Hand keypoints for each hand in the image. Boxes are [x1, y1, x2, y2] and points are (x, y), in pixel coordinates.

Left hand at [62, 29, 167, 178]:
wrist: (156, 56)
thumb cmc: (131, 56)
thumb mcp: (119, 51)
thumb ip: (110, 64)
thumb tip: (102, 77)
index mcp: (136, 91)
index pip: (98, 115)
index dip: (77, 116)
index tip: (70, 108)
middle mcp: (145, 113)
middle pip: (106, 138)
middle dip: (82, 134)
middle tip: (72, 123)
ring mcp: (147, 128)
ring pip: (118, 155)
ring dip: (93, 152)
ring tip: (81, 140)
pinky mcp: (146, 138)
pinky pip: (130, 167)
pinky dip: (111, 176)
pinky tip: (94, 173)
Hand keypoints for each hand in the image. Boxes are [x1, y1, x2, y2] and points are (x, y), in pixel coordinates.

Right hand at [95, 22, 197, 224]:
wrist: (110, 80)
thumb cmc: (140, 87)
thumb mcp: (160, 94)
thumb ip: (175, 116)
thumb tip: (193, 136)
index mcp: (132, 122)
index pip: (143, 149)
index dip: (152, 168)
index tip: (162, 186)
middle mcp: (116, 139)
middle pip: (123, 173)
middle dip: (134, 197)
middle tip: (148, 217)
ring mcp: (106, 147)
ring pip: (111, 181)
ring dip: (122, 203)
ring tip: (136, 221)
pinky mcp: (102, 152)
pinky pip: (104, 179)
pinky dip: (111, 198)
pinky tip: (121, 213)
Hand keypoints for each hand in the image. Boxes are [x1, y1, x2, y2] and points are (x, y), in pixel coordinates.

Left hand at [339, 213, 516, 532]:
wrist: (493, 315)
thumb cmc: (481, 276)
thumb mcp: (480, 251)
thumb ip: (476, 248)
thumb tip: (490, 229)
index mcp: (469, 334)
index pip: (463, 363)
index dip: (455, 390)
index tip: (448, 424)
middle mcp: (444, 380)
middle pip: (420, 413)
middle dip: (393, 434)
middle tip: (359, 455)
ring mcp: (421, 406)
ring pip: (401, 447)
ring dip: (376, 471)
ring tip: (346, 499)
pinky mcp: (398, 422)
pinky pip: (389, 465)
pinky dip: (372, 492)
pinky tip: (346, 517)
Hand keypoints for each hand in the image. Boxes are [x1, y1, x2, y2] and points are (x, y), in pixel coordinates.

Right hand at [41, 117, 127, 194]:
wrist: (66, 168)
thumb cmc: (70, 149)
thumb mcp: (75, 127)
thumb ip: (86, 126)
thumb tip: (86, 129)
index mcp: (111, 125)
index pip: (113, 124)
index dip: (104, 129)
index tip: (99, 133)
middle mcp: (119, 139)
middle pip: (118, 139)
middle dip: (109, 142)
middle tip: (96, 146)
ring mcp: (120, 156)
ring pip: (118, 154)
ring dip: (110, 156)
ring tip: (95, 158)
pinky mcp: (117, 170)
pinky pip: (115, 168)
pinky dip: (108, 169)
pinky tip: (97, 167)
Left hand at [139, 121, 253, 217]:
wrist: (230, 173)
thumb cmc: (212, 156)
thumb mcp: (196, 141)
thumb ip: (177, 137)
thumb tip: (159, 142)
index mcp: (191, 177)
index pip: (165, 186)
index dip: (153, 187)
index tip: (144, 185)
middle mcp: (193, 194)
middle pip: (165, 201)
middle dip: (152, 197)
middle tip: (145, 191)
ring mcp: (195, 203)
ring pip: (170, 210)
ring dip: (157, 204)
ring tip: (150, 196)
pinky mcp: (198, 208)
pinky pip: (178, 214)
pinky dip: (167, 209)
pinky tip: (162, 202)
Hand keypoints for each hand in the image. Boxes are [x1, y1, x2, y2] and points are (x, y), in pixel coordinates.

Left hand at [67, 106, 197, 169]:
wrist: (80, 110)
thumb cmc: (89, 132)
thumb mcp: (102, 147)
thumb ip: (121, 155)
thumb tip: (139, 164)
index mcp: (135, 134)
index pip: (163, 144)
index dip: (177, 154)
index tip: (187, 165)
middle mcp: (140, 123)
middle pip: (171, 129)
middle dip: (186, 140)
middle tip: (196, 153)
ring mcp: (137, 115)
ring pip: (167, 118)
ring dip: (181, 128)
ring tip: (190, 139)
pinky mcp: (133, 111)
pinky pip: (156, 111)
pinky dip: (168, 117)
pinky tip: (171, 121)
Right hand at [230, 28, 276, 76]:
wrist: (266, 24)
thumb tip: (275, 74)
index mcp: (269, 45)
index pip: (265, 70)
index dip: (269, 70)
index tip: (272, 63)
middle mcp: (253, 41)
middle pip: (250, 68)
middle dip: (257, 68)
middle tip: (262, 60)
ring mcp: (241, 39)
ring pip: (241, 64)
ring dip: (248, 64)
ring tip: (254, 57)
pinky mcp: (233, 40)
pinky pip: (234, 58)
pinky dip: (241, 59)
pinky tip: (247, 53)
• • •
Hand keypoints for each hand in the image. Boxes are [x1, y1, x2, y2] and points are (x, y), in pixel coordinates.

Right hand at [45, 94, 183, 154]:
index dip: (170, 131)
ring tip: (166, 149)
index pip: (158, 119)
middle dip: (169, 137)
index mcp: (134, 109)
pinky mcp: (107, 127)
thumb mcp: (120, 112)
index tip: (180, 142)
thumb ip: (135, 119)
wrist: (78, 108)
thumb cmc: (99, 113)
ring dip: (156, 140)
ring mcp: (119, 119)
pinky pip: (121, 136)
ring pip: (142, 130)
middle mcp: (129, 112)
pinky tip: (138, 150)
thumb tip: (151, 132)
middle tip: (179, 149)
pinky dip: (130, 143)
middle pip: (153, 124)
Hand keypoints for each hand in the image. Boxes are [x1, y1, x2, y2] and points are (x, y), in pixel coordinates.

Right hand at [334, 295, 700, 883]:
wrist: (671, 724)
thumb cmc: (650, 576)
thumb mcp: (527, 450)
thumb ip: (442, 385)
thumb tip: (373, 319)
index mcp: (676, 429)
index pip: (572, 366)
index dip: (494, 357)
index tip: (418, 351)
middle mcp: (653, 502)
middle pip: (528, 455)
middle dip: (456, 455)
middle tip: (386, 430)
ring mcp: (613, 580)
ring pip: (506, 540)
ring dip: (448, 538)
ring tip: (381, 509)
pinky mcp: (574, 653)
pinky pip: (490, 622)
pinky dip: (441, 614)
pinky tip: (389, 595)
• • •
◆ **Work order**:
Using the data above, print exactly the lines from the line that contains "middle pip: (171, 129)" through the line that contains "pinky tip: (247, 53)", with both included.

◆ **Reply to the exercise**:
middle pip: (171, 129)
middle dip: (186, 140)
middle tip: (196, 153)
ring mcp: (137, 115)
ring pip: (167, 118)
ring dip: (181, 128)
ring tip: (190, 139)
pinky mcp: (133, 111)
pinky pip: (156, 111)
pinky dip: (168, 117)
pinky tip: (171, 121)
Right hand at [230, 28, 276, 76]:
wrist: (266, 24)
thumb tip: (275, 74)
index mcp: (269, 45)
index pip: (265, 70)
index dip: (269, 70)
index tip: (272, 63)
middle mcp: (253, 41)
middle pip: (250, 68)
middle dip: (257, 68)
middle tip: (262, 60)
ring mcp: (241, 39)
ring pip: (241, 64)
ring dip: (248, 64)
ring tip: (254, 57)
pinky mcp: (233, 40)
pinky pip: (234, 58)
pinky dip: (241, 59)
pinky tip: (247, 53)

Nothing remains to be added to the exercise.